Koroška cesta will become an archive and an open-air exhibition space, with selected photographs from the archives of past IFCA festivals on display in the windows of empty business premises.
The six segments of the 27th IFCA include the accompanying programme (created in cooperation with the Street Gallery at Židovska ulica and the GT22 community), as well as the Modul konS platform. The latter includes research presentations of selected artists from various faculties of the University of Maribor, as well as intermedia/new media/sound fusion concerts. In addition to signing a memorandum with the Municipality of Maribor, aimed at making a long-term commitment to connecting the city with an understanding of contemporary research arts that cross the boundaries of the known and the seen, the focus will be on intermedia and research workshops.
An important part of the festival programme is the annual discursive programme, which offers online lectures by domestic and foreign experts on selected dates. This year's lecturers include Steve Fuller, Ph.D., Polona Tratnik, Ph.D., Dan Podjed, PhD, and Peter Purg, PhD.
The last segment of the IFCA is dedicated to contemporary student computer artworks.
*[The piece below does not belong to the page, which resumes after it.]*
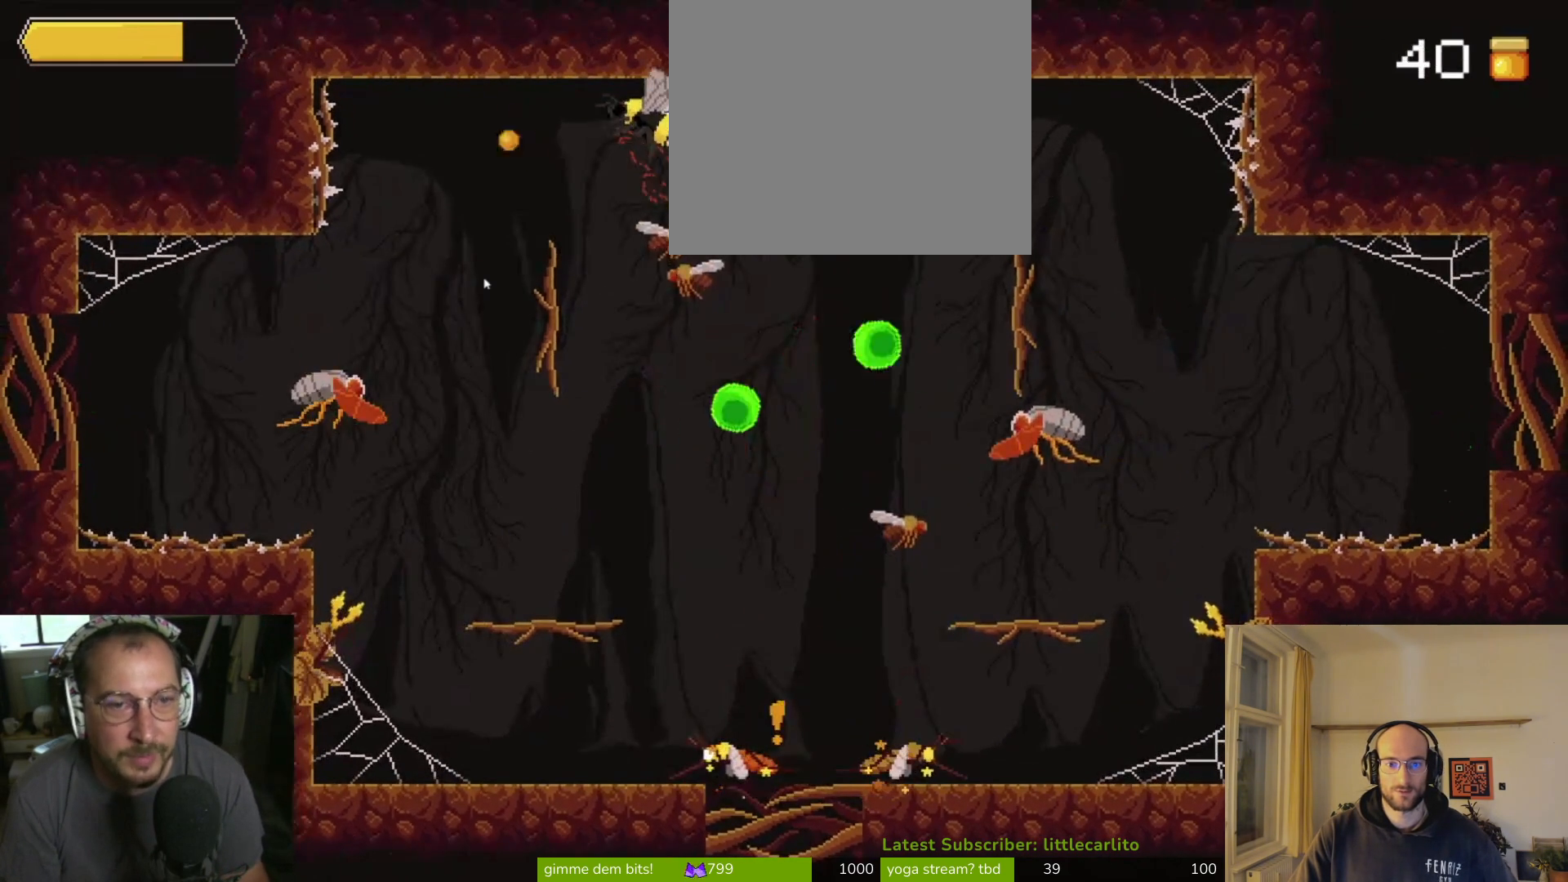
{"buttons": [], "left_stick": "right", "right_stick": "center", "events": [[33, "left_stick", "left"], [167, "left_stick", "right"], [267, "CIRCLE", "down"], [333, "CROSS", "down"], [333, "R1", "down"], [400, "CIRCLE", "up"], [400, "CROSS", "up"], [400, "R1", "up"]]}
Five Slovenian educational institutions (Academy of Fine Arts and Design, University of Ljubljana; Academy of Arts, University of Nova Gorica; Faculty of Electrical Engineering, Computer Science and Informatics, University of Maribor; Faculty of Education, University of Maribor; and Academy of Visual Arts AVA, University of Ljubljana) have published a call for students, which received ten applications. The selected and the awarded three projects will be on display at the Media Nox Gallery.
During the festival, at least three guided tours and a walk around all of the locations will be organised. Since part of the festival ends on 22 October 2021, works will be on display in shop windows until that date, as well as online and at Vetrinjski dvor, where an exhibition by Vojko Pogačar and an OR poiesis listening room will be organised. The Media Nox Gallery will host an exhibition of award-winning student works.